Job item:
A faithful transcription of all the records is required.

*** Data shown ***

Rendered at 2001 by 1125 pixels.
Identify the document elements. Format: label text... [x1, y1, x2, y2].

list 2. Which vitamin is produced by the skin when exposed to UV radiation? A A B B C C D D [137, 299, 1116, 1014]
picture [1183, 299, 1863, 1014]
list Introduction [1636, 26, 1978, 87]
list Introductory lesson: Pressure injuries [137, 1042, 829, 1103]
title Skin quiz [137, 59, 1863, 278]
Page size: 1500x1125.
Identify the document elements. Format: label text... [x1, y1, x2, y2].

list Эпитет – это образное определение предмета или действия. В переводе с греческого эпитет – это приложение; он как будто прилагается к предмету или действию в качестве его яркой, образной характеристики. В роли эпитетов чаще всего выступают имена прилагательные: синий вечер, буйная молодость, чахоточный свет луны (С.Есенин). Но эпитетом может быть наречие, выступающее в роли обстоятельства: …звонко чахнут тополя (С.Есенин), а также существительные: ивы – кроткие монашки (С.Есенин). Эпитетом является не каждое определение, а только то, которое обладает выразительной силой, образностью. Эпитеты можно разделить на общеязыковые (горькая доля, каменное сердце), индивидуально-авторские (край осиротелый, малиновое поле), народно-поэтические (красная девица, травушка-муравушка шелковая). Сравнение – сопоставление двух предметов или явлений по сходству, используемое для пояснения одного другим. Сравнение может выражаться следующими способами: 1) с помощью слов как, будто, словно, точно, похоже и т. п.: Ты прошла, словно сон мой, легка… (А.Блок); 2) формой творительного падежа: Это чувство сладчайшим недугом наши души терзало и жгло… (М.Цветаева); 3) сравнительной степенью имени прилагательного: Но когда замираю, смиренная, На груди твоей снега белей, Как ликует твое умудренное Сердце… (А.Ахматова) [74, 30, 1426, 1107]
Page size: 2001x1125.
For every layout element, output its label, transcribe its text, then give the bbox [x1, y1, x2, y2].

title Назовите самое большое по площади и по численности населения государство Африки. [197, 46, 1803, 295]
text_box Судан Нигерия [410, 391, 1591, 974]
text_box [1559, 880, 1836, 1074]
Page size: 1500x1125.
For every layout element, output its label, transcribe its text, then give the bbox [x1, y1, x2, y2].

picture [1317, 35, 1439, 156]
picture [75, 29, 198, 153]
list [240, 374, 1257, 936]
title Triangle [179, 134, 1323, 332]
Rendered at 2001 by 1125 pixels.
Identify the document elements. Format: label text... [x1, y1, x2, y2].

*** End of Data shown ***

Output of the exercise:
Rendered at 2001 by 1125 pixels.
Identify the document elements. Format: label text... [x1, y1, x2, y2].

list 2. Which vitamin is produced by the skin when exposed to UV radiation? A A B B C C D D [137, 299, 1116, 1014]
picture [1183, 299, 1863, 1014]
list Introduction [1636, 26, 1978, 87]
list Introductory lesson: Pressure injuries [137, 1042, 829, 1103]
title Skin quiz [137, 59, 1863, 278]
Page size: 1500x1125.
Identify the document elements. Format: label text... [x1, y1, x2, y2].

list Эпитет – это образное определение предмета или действия. В переводе с греческого эпитет – это приложение; он как будто прилагается к предмету или действию в качестве его яркой, образной характеристики. В роли эпитетов чаще всего выступают имена прилагательные: синий вечер, буйная молодость, чахоточный свет луны (С.Есенин). Но эпитетом может быть наречие, выступающее в роли обстоятельства: …звонко чахнут тополя (С.Есенин), а также существительные: ивы – кроткие монашки (С.Есенин). Эпитетом является не каждое определение, а только то, которое обладает выразительной силой, образностью. Эпитеты можно разделить на общеязыковые (горькая доля, каменное сердце), индивидуально-авторские (край осиротелый, малиновое поле), народно-поэтические (красная девица, травушка-муравушка шелковая). Сравнение – сопоставление двух предметов или явлений по сходству, используемое для пояснения одного другим. Сравнение может выражаться следующими способами: 1) с помощью слов как, будто, словно, точно, похоже и т. п.: Ты прошла, словно сон мой, легка… (А.Блок); 2) формой творительного падежа: Это чувство сладчайшим недугом наши души терзало и жгло… (М.Цветаева); 3) сравнительной степенью имени прилагательного: Но когда замираю, смиренная, На груди твоей снега белей, Как ликует твое умудренное Сердце… (А.Ахматова) [74, 30, 1426, 1107]
Page size: 2001x1125.
For every layout element, output its label, transcribe its text, then give the bbox [x1, y1, x2, y2].

title Назовите самое большое по площади и по численности населения государство Африки. [197, 46, 1803, 295]
text_box Судан Нигерия [410, 391, 1591, 974]
text_box [1559, 880, 1836, 1074]
Page size: 1500x1125.
For every layout element, output its label, transcribe its text, then give the bbox [x1, y1, x2, y2].

picture [1317, 35, 1439, 156]
picture [75, 29, 198, 153]
list [240, 374, 1257, 936]
title Triangle [179, 134, 1323, 332]
Rendered at 2001 by 1125 pixels.
Identify the document elements. Format: label text... [x1, y1, x2, y2].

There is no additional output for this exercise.